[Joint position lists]
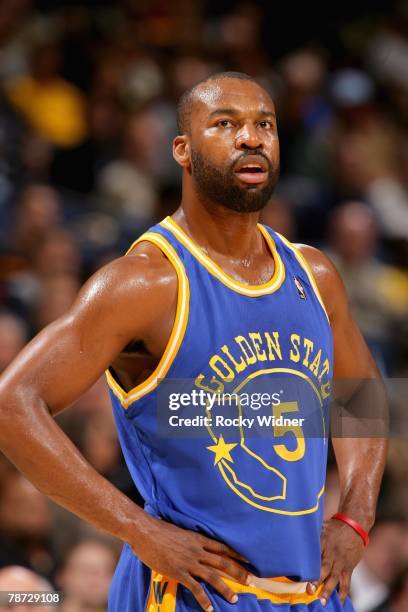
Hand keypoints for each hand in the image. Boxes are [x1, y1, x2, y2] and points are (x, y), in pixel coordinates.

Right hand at [132, 514, 252, 610]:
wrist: (146, 532)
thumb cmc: (160, 530)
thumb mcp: (180, 531)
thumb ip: (190, 540)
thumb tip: (196, 544)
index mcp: (198, 539)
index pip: (223, 547)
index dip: (237, 554)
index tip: (249, 560)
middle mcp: (197, 550)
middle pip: (223, 562)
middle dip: (238, 572)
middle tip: (251, 580)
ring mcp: (189, 562)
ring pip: (213, 576)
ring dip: (225, 589)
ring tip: (234, 599)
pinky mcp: (179, 572)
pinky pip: (195, 588)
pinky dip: (204, 599)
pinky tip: (210, 608)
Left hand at [307, 518, 364, 605]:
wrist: (354, 525)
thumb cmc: (334, 526)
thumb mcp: (321, 527)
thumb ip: (311, 536)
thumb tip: (295, 540)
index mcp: (324, 541)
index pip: (315, 553)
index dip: (309, 564)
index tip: (302, 572)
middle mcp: (333, 553)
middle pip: (325, 567)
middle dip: (317, 579)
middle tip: (310, 590)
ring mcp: (341, 561)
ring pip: (335, 577)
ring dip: (329, 589)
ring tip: (323, 601)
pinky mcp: (349, 567)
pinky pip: (346, 582)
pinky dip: (343, 592)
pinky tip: (339, 601)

- [Problem to solve]
The expected answer is an exact copy of the lines above, beginning at the line with "index pip: (223, 547)" and ending at the line with "pinky dip: (204, 599)", with both ends in.

- [Expected answer]
index pip: (223, 547)
index dip: (237, 554)
index tip: (249, 560)
middle mcp: (197, 550)
middle pip: (223, 562)
middle dip: (238, 572)
middle tip: (251, 580)
ring mcp: (189, 562)
ring pip: (213, 576)
ring dip: (225, 589)
ring tip: (234, 599)
pinky mcp: (179, 572)
pinky pip: (195, 588)
pinky dip: (204, 599)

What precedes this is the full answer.